Es un libro silencioso desde el título: La casa dormida. Nada mejor para escribir de la otra ala del verano, de la que apenas se habla, porque es la callada. Los agostos, incluso si nos empeñamos en exprimirlos al máximo, necesitan un mínimo de minimalismo, como el que describe Benítez Ariza: "Si cierro los ojos, mis sensaciones se reducen a la caricia del viento sur y al rumor del mar en los oídos. No pido más". Hay que saber no andar siempre pidiendo y darle su tiempo a la nostalgia, uno de los grandes reconstituyentes del espíritu.
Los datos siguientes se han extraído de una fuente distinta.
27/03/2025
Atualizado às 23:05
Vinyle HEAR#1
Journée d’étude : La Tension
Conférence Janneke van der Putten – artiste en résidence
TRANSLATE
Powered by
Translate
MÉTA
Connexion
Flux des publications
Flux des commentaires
El libro de Lupe Grosso cierra los ojos y sus sensaciones vuelven (vuelan) hacia atrás, a la casa-palacio de sus abuelos, donde vivió. Habita en la memoria. Pero tiene la habilidad o, mejor dicho, hablando de una casa, tiene la hospitalidad de no hacer puntillismo ni hiperrealismo.
Por eso me he permitido el ligeramente grosero juego de palabras del título con su primer apellido, y eso que, siendo la casa de sus abuelos maternos, el libro trae, sobre todo, aroma a Romero. El modo sí es Grosso, además de porque es una familia que, bien por lo culinario, bien por lo artístico, propende a lo exquisito, porque es un libro aproximativo. Y no es que no acierte Lupe a ser precisa, sino que nos aproxima. Todo se presenta algo vaporoso, como en un sueño (la casa está dormida, no lo olviden), lo que propicia que el protagonismo no sea nunca de los lugares particulares ni de las anécdotas concretas, sino del tono y del sentimiento. Y como éstos son comunes, porque pasado tenemos todos, La casa dormida funciona como un catalizador de nuestras propias memorias, nostalgias, emociones y silencios. Es una fiesta (interior).